HILBERG – PASQUERO
Michele Pasquero and Annette Hilberg
I can’t say whether my wine speaks more German or Italian, or whether it’s creative and passionate rather than rational an well ordered, but it certainly unites our different temperaments, mine and that of my husband Michele, a thoroughbred Piedmontese. I deeply belief that our wine, autochthonous and typical, is polyhedral: with the fresh and musical personality of the Neo-Latin branch, the precise, sharp and clear personality of the German, character and why not? – also the typical and unique aspect of the Piedmontese dialect. A mixture that, moreover, has also permeated me, but without making me lose anything of my original culture. It has enriched and softened me, in this country so far away from Saxon mists and fogs.
For me, as for many other foreigners, Italy was and is the land of dreams, the ideal place to take refuge, the “sunny Land of Gods”. A flight, be it understood, towards an ideal elsewhere, a country where it was and is possible to make a voyage in search of the deepest things that sustain your spirit. In past centuries there were notable examples of Germans who, in love with Italy, left everything to come here. In the 18th century Goethe himself slipped away from his ministerial post in Weimar, suffocated by rigid German determinism, and in the “Bel Paese” began a journey which, through the beauties of this land, led him to the search for and discovery of his soul.

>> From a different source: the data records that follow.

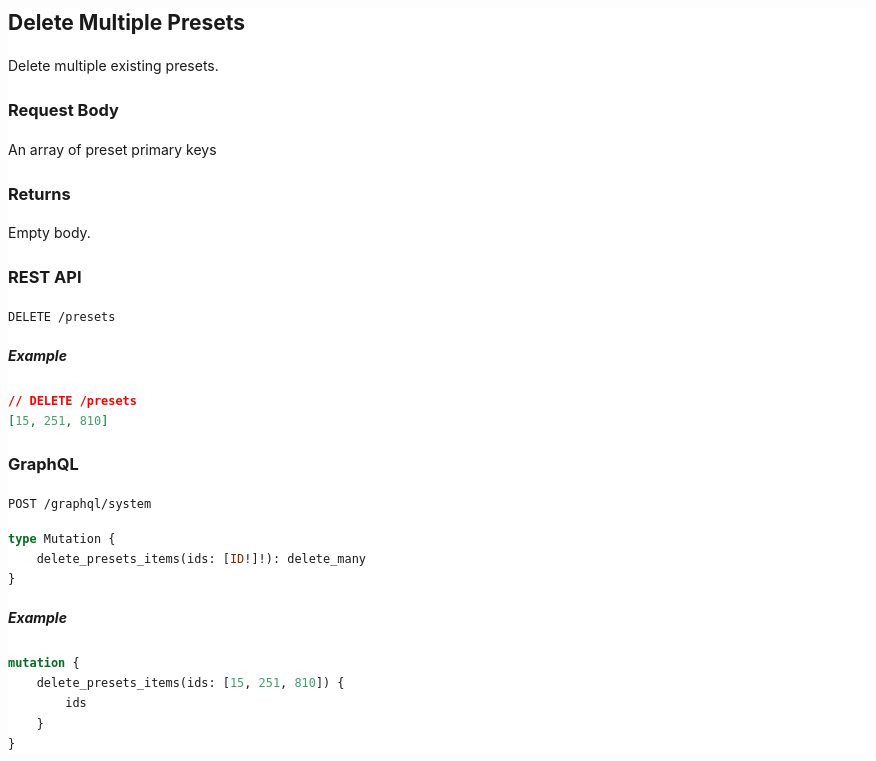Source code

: ## Delete Multiple Presets

Delete multiple existing presets.

<div class="two-up">
<div class="left">

### Request Body

An array of preset primary keys

### Returns

Empty body.

</div>
<div class="right">

### REST API

```
DELETE /presets
```

##### Example

```json
// DELETE /presets
[15, 251, 810]
```

### GraphQL

```
POST /graphql/system
```

```graphql
type Mutation {
	delete_presets_items(ids: [ID!]!): delete_many
}
```

##### Example

```graphql
mutation {
	delete_presets_items(ids: [15, 251, 810]) {
		ids
	}
}
```

</div>
</div>
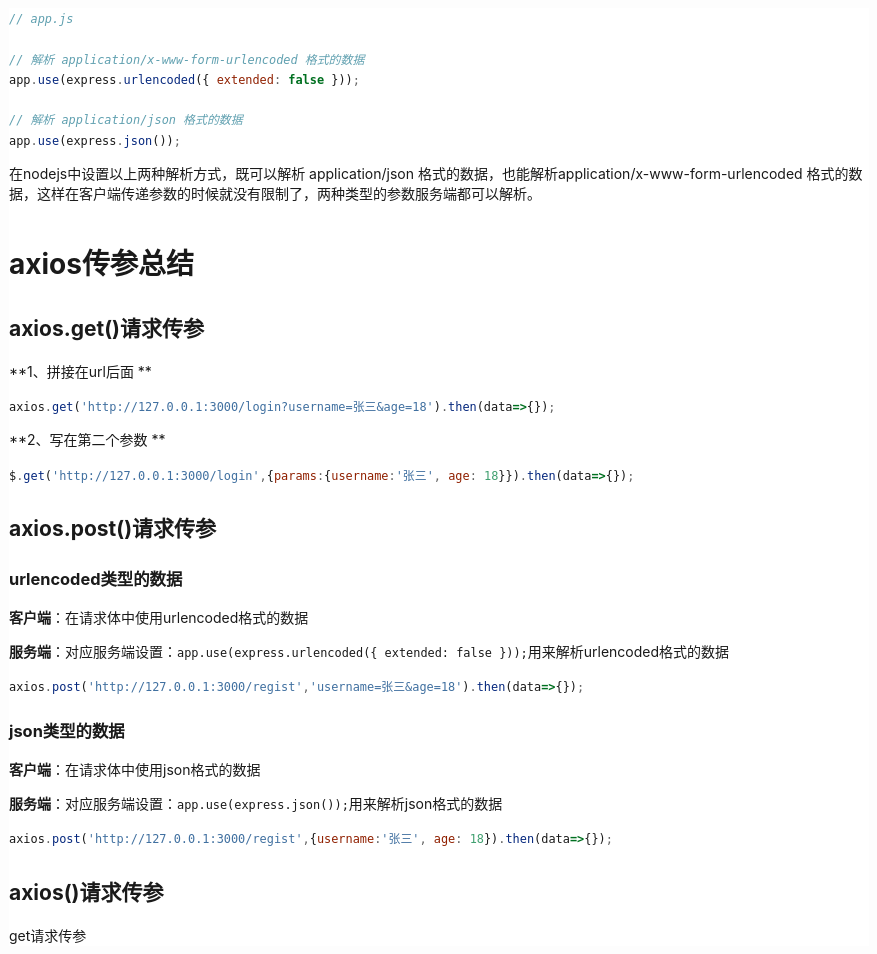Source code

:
 ```js
// app.js

// 解析 application/x-www-form-urlencoded 格式的数据
app.use(express.urlencoded({ extended: false }));

// 解析 application/json 格式的数据
app.use(express.json());
```

在nodejs中设置以上两种解析方式，既可以解析 application/json 格式的数据，也能解析application/x-www-form-urlencoded 格式的数据，这样在客户端传递参数的时候就没有限制了，两种类型的参数服务端都可以解析。

# axios传参总结

## axios.get()请求传参

**1、拼接在url后面 **

```js
axios.get('http://127.0.0.1:3000/login?username=张三&age=18').then(data=>{});
```

 **2、写在第二个参数 **

```js
$.get('http://127.0.0.1:3000/login',{params:{username:'张三', age: 18}}).then(data=>{});
```

## axios.post()请求传参

### urlencoded类型的数据

**客户端**：在请求体中使用urlencoded格式的数据

**服务端**：对应服务端设置：`app.use(express.urlencoded({ extended: false }));`用来解析urlencoded格式的数据

```js
axios.post('http://127.0.0.1:3000/regist','username=张三&age=18').then(data=>{});
```

### json类型的数据

**客户端**：在请求体中使用json格式的数据

**服务端**：对应服务端设置：`app.use(express.json());`用来解析json格式的数据

```js
axios.post('http://127.0.0.1:3000/regist',{username:'张三', age: 18}).then(data=>{});
```

## axios()请求传参

get请求传参
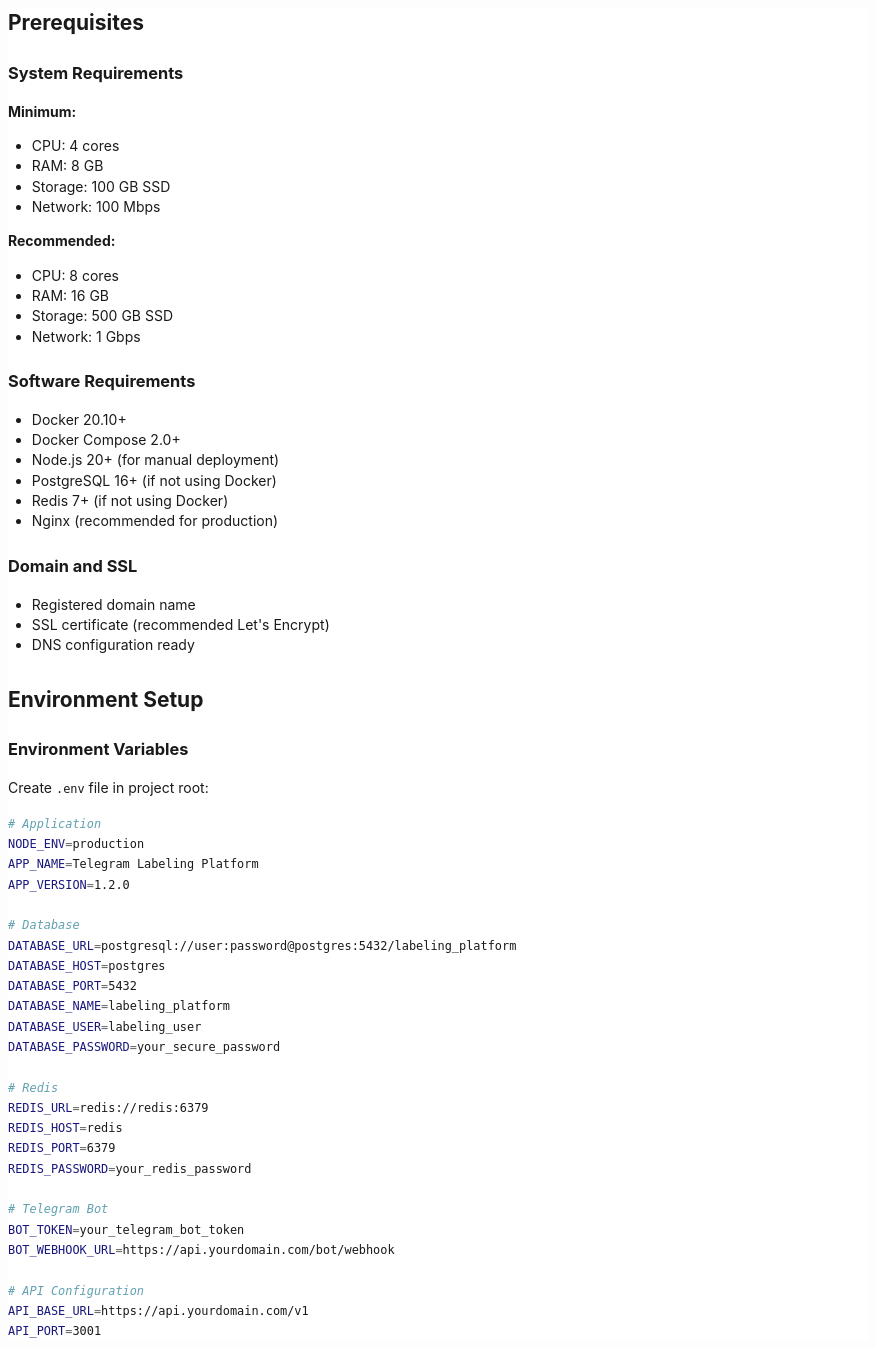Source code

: ## Prerequisites

### System Requirements

**Minimum:**
- CPU: 4 cores
- RAM: 8 GB
- Storage: 100 GB SSD
- Network: 100 Mbps

**Recommended:**
- CPU: 8 cores
- RAM: 16 GB
- Storage: 500 GB SSD
- Network: 1 Gbps

### Software Requirements

- Docker 20.10+
- Docker Compose 2.0+
- Node.js 20+ (for manual deployment)
- PostgreSQL 16+ (if not using Docker)
- Redis 7+ (if not using Docker)
- Nginx (recommended for production)

### Domain and SSL

- Registered domain name
- SSL certificate (recommended Let's Encrypt)
- DNS configuration ready

## Environment Setup

### Environment Variables

Create `.env` file in project root:

```bash
# Application
NODE_ENV=production
APP_NAME=Telegram Labeling Platform
APP_VERSION=1.2.0

# Database
DATABASE_URL=postgresql://user:password@postgres:5432/labeling_platform
DATABASE_HOST=postgres
DATABASE_PORT=5432
DATABASE_NAME=labeling_platform
DATABASE_USER=labeling_user
DATABASE_PASSWORD=your_secure_password

# Redis
REDIS_URL=redis://redis:6379
REDIS_HOST=redis
REDIS_PORT=6379
REDIS_PASSWORD=your_redis_password

# Telegram Bot
BOT_TOKEN=your_telegram_bot_token
BOT_WEBHOOK_URL=https://api.yourdomain.com/bot/webhook

# API Configuration
API_BASE_URL=https://api.yourdomain.com/v1
API_PORT=3001
```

The same thing happened to me, I too felt restricted in my job as a nurse. Through it was involving and useful work it ended up by suffocating my creativity. I was about 20 and I remember wondering whether I’d have the strength to spend all my life walking up and down hospital wards or whether it might be better to change job.
Something perhaps less useful with regard to alleviating the suffering of others but more in line with my free and open character. I came to Italy in the early 1980’s attracted by the newborn ecology movement and the roads opened up by organic farming. Then I meet my husband who was also interested in these new forms of agriculture. I fell in love, as people do at twenty, and I settled here, beginning a new journey through wine, the countryside and myself, smoothing down certain rough edges and cultural severities in my character and enriching my spirit and soul with the “Beautiful” that is found everywhere here. I guess nobody appreciates the “Beautiful” as much as German do. According to Goethe, they know how to seek in the smallest things, in the tiniest details where God reveals himself. And I enriched myself with all this discovering it daily: in the faces of the local farmers, in their ancient wisdom, in these mosaics of vines in continuous interweave, in the seasons and in my wine. Everything here speaks to me of a powerful, important past to which I proudly feel I belong. In no other place do I feel my curiosity about life so fully satisfied, and I go on observing everything in a succession of continual discoveries which, day after day, put me in communion with this land of Piedmont.
I can assure you that the initial impact was far from easy. It took a few years to gain acceptance. But in the end, through the attitude I demonstrated in my work – which I do with enthusiasm and passion – I managed to build up a relationship of mutual
esteem and respect. I believe I belong to that category of Germans who over the centuries, precisely because they were not colonizers, have been able to get along in any part of the world, creating productive activities and bringing well-being to the territory where they settled. With this spirit, which I now recognize in myself, I in the same way might have raised horses in Texas, tended coffee plantations in Kenya or grown cotton in Central America. I could have gone anywhere, Africa or Asia, but wherever I might have gone, Italy is the country I would have missed most of all.
My dream has come true right here in this beautiful region. My only regret is not having possessed greater communicative and diplomatic skills. They certainly would’ve been a big help to me for mutual understanding and a better community life. I don’t want to sound trite by declaring that what brought me here was the sun, love and the search for a deeper meaning of life, but I also know very well that it isn’t exactly a bed of roses. Here as elsewhere there are a lot of things that aren’t going well, and it saddens me to note the spread of a worrying disinterest in the territory, in the culture that animates it and the memory that feeds it, something have become deeply attached to with time. It isn’t hard for me to hear the voices of the farmers in the air or the women calling the kids away from their games, in a succession of perfumes and odors that enter your soul and remain impressed on your memory. It isn’t hard for me to lose myself among the rows in my vineyards or amid the odor of must in the cellar; nor is it hard for me to fall in love with all this. I’d like the most beautiful part of this territory to remain intact forever, with the land protected and cared for. I hope that the balance between man and nature, constructed by the millenary experience of farmers, will remain stable in its renewal and will grow without the destructive wind of globalization overwhelming the “sunny Land of the Gods”.